Le differenze con il decreto ministeriale del 2006 si evidenziano nel  tetto mensile massimo di spesa. Eso sarà ridotto per gli adulti: in precedenza, era di 140 Euro al mese per entrambi i sessi, mentre con le nuove regole sarà sui 110 Euro per i maschi e di circa 90 Euro per le femmine. Le cifre si abbassano per gli over 60 affetti da questa diffusissima intolleranza alimentare. Sono previsti aumenti dei rimborsi per i prodotti gluten free destinati ai bambini. Lo scopo delle nuove disposizioni adottate dal Ministero della Salute è quello di mirare a rendere maggiormente uniforme l’iter e le modalità di erogazione di questo particolare tipo di alimenti. Essi sono appositamente studiate per alimentare le persone celiache, non certo per seguire una dieta ipocalorica, come si sosteneva in passato. L’intenzione è garantire su tutto il territorio nazionale una assistenza omogenea e, allo stesso tempo, cercare di contenere le spese che il SSN deve sostenere

Aggiornamento Registro nazionale dei celiaci

Oltre alle nuove regole di rimborso per gli alimenti senza glutine, si viene a conoscenza di un aggiornamento del Registro nazionale dei celiaci presenti sul territorio italiano. Anche questa procedura dovrà essere messa in pratica entro i prossimi sei mesi. Inoltre, nel suddetto decreto sono presenti una serie di raccomandazioni sulle regole alimentari che il soggetto celiaco dovrà seguire in maniera scrupolosa per il resto della sua vita.

Raramente si scopre nella prima infanzia, a parte i casi gravi: sintomi come diarrea, vomito, perdita di peso, gonfiore e dolori addominali sono associate a diverse malattie molto comuni.

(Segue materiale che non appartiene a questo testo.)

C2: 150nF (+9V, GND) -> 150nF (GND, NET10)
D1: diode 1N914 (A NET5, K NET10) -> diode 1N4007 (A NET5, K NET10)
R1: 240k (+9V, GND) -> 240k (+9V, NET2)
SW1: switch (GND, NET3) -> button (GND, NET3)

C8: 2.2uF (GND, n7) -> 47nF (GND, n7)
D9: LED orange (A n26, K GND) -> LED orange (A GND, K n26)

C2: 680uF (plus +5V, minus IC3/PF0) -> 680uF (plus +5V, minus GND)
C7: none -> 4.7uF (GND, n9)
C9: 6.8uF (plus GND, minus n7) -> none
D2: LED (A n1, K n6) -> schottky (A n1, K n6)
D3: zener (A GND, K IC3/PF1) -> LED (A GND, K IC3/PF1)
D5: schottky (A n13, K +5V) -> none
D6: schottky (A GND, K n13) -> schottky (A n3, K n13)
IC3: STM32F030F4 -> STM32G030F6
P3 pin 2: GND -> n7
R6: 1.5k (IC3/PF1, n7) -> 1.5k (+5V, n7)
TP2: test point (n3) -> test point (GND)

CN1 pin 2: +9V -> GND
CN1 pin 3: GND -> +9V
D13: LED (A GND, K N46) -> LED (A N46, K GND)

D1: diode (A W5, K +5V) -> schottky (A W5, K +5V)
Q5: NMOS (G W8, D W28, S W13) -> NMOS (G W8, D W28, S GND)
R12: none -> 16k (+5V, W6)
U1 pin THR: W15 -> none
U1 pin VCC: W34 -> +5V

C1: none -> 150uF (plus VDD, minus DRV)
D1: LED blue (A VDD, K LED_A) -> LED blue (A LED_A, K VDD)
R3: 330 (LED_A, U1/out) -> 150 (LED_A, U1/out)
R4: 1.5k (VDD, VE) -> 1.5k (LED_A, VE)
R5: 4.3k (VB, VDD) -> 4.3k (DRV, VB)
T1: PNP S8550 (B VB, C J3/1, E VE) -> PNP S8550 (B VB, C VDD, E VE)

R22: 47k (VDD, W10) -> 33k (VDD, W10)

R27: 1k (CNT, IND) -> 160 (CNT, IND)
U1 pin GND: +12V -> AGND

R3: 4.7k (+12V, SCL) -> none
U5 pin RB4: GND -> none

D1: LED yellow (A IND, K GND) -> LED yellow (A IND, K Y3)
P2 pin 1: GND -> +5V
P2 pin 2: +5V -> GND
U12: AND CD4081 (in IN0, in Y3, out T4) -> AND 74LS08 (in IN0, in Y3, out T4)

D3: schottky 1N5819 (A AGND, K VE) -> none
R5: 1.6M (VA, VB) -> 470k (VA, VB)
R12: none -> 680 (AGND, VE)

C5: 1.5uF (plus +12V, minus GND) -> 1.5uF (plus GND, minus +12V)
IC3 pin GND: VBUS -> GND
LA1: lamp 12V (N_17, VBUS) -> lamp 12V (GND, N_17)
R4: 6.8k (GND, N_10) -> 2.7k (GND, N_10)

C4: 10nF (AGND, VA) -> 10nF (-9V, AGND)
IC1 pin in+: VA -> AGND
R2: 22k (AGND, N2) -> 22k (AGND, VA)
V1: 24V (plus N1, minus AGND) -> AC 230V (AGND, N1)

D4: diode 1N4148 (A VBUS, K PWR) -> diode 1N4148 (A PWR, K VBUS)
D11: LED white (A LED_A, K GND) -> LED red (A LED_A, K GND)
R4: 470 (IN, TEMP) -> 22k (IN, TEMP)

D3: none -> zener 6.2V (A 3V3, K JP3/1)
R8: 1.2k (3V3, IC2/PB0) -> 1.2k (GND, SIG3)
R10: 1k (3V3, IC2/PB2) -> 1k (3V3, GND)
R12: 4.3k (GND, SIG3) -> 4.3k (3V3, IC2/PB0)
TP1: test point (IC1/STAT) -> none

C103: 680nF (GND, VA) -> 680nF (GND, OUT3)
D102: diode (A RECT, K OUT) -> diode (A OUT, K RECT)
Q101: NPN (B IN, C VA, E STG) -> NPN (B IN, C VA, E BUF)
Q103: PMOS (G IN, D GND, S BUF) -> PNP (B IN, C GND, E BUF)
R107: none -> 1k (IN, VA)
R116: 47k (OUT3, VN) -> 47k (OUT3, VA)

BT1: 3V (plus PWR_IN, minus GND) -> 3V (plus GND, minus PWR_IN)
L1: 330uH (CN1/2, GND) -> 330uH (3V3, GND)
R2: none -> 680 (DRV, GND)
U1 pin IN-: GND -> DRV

Inoltre, la patologia può presentarsi anche in età adulta. L’unico modo per effettuare una diagnosi è che il medico richieda una biopsia dell’intestino tenue. Siccome è genetica, anche i familiari dovrebbero effettuare queste analisi nonostante non abbiano la sintomatologia.

Celiachia, dieta e cura

Si tratta di una malattia autoimmune che viene provocata dal glutine, una proteina collante contenuta nei cereali come segale, frumento, farro e orzo. Soffre di questa patologia l’1% della popolazione, le quali hanno l’intestino tenue che si infiamma pericolosamente.

Bastano piccolissime quantità di glutine per provocare dei gravi disturbi. Non esistono cure per questa malattia, l’unica speranza è modificare nettamente le proprie abitudini alimentari. A lungo andare, i villi intestinali possono regredire e la mucosa si danneggia. L’intestino tenue non sarà più in grado di metabolizzare le sostanze nutritive Per prevenire la malnutrizione dovuta a celiachia, si consiglia una dieta il più possibile equilibrata che prevede un introito giornaliero del  55% di carboidrati con una quota del 35%dell’apporto energetico da soddisfare con alimenti senza glutine appositamente studiati, ovvero pane, pasta e farine.

In questo caso, il supporto economico previsto dallo Stato servirà per aiutare i celiaci a mantenere questo equilibrio alimentare diventa fondamentale, in quanto se in famiglia ci sono molti membri celiaci, non basterebbero due stipendi e le vincite al casino online per coprire le ingenti spese. Le Regioni dovranno provvedere ad adeguarsi alle norme del nuovo decreto del Ministero e semplificare la vita a chi dovrà convivere con questa allergia al glutine per sempre.